In short, no instructional practice is the cause of low student achievement and no instructional practice is a silver-bullet solution.
Therefore, does instruction matter? No, if that means hyper-focusing on singular instructional templates for blame or solutions.
But of course, yes, if we mean what Dewey and LaBrant argued—which is an ongoing and complicated matrix of practices that have cumulative impact over long periods of time and in chaotic and unpredictable ways.
From PBL to three cueing—no instructional practice is inherently right or wrong; the key is whether or not teachers base instructional practices on demonstrated student need and whether or not teachers have the background, resources, teaching and learning conditions, and autonomy to make the right instructional decisions.
Finally, hyper-focusing on instruction also contributes to the corrosive impact of marketing in education, an unproductive cycle of fadism and boondoggles.

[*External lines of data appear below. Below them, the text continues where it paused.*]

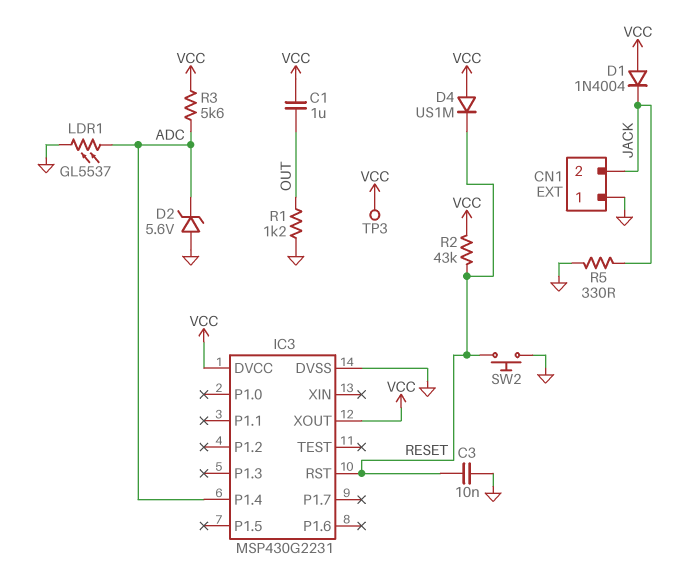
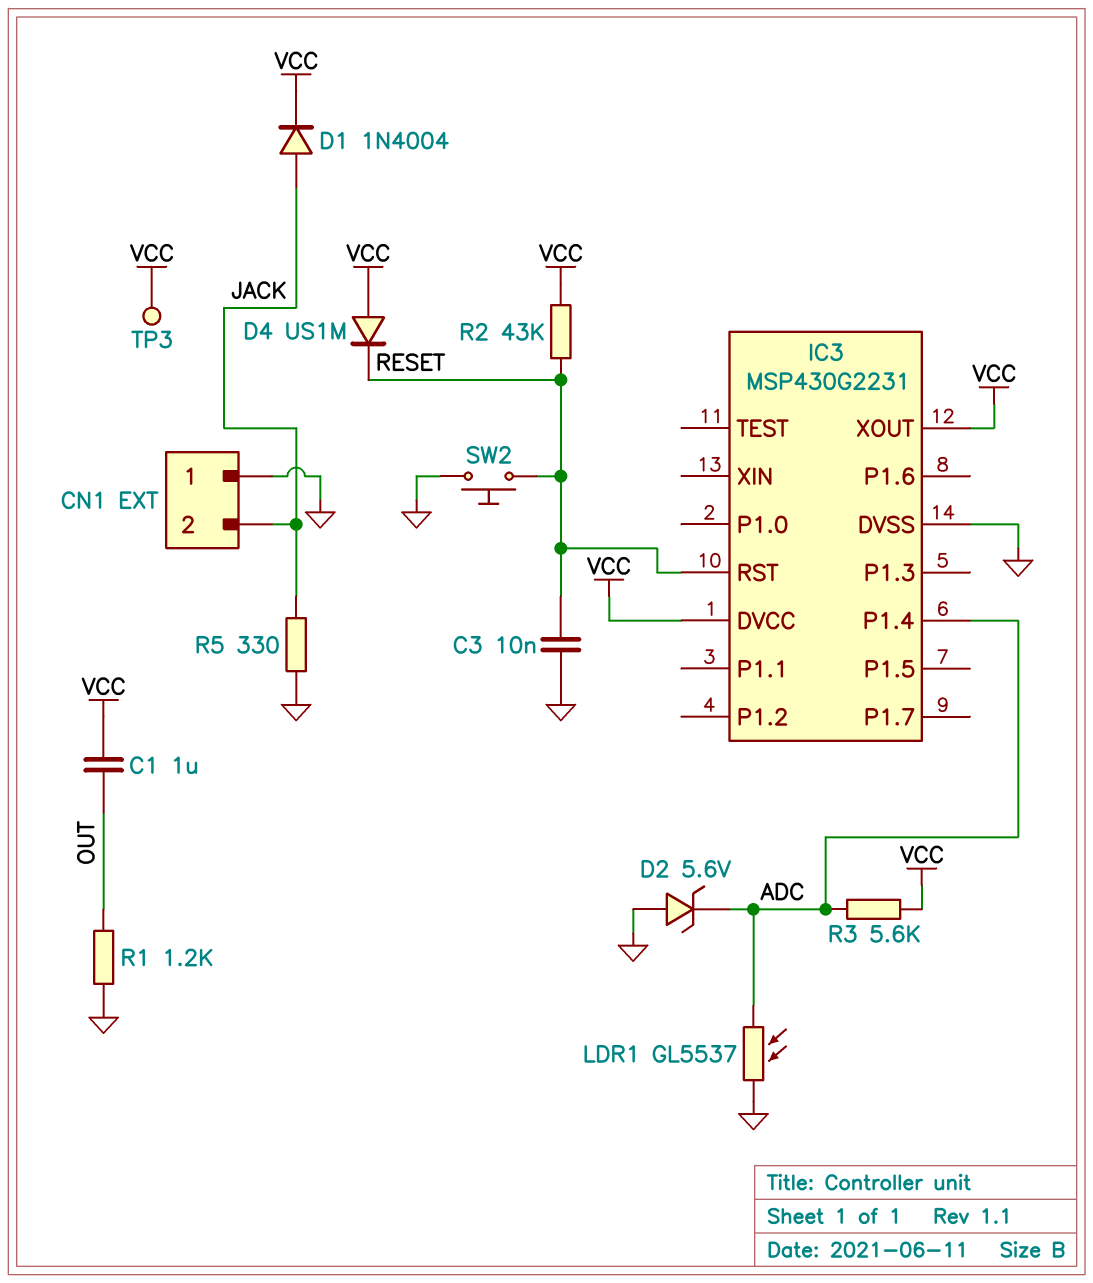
D1: diode 1N4004 (A VCC, K JACK) -> diode 1N4004 (A JACK, K VCC)

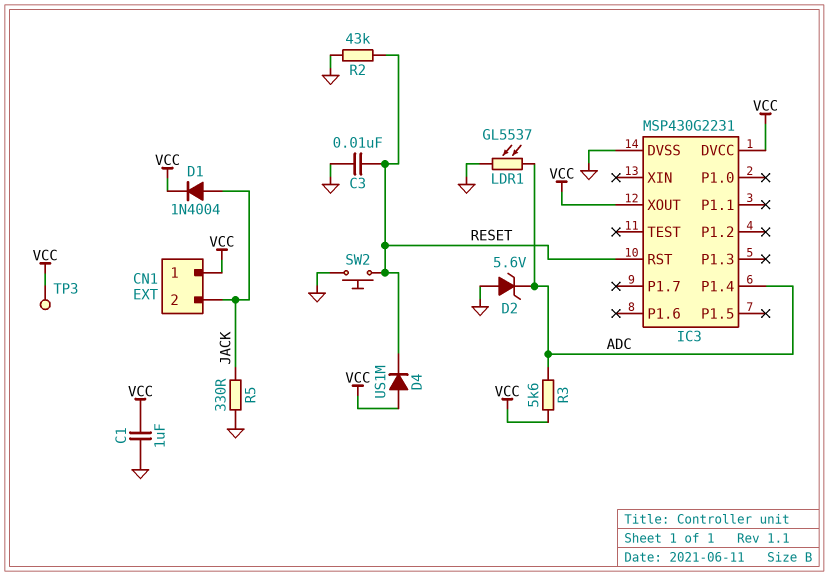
C1: 1uF (OUT, VCC) -> 1uF (GND, VCC)
CN1 pin 1: GND -> VCC
R1: 1.2k (GND, OUT) -> none
R2: 43k (RESET, VCC) -> 43k (GND, RESET)

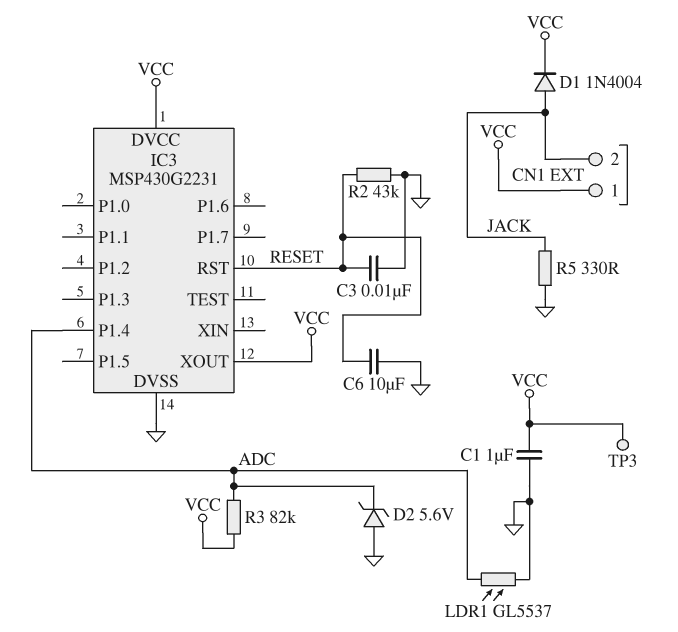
C6: none -> 10uF (GND, RESET)
D4: diode US1M (A VCC, K RESET) -> none
R3: 5.6k (ADC, VCC) -> 82k (ADC, VCC)
SW2: button (GND, RESET) -> none

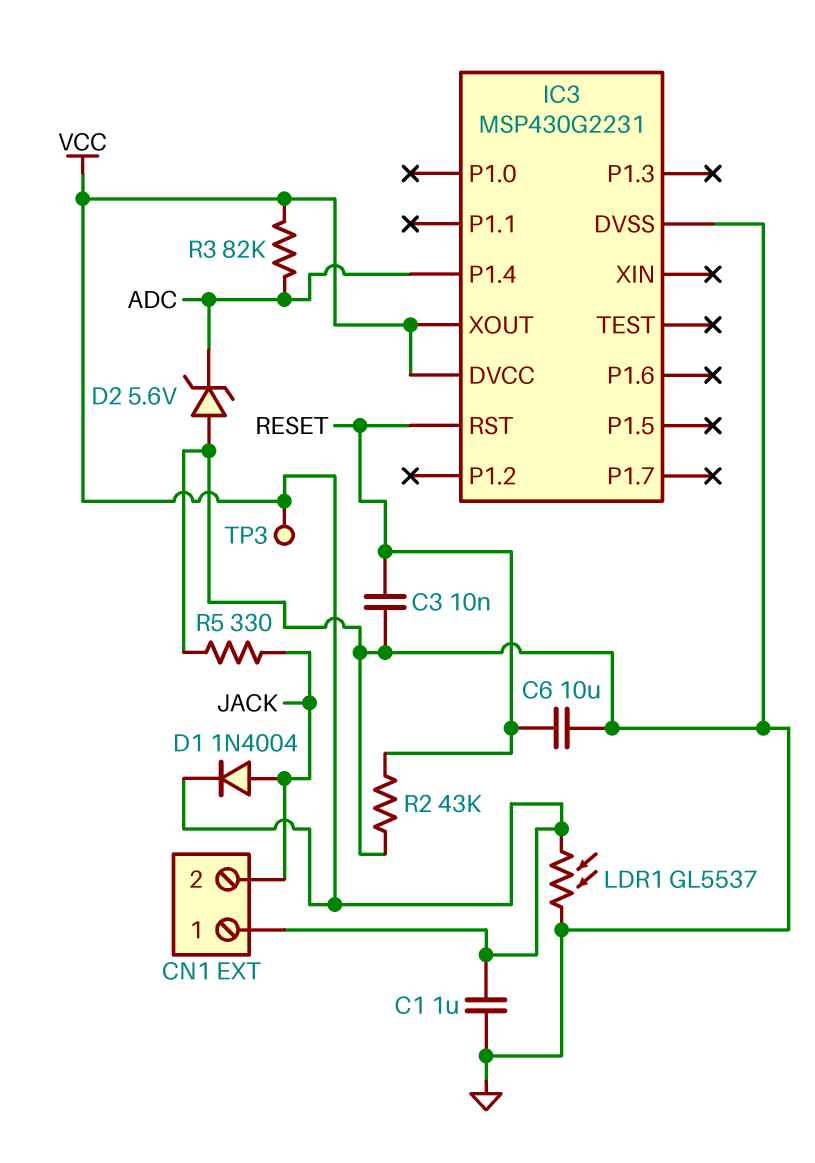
LDR1: GL5537 (ADC, GND) -> GL5537 (GND, VCC)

In the end, we are trapped in a reform paradigm that is never going to work because hyper-focusing on instruction while ignoring larger and more impactful elements in the teaching/learning dynamic (out-of-school factors, teaching and learning conditions, etc.) creates a situation in which all instruction will appear to be failing.
Reforming, banning, and mandating instruction, then, is fool’s gold unless we first address societal/community and school inequities.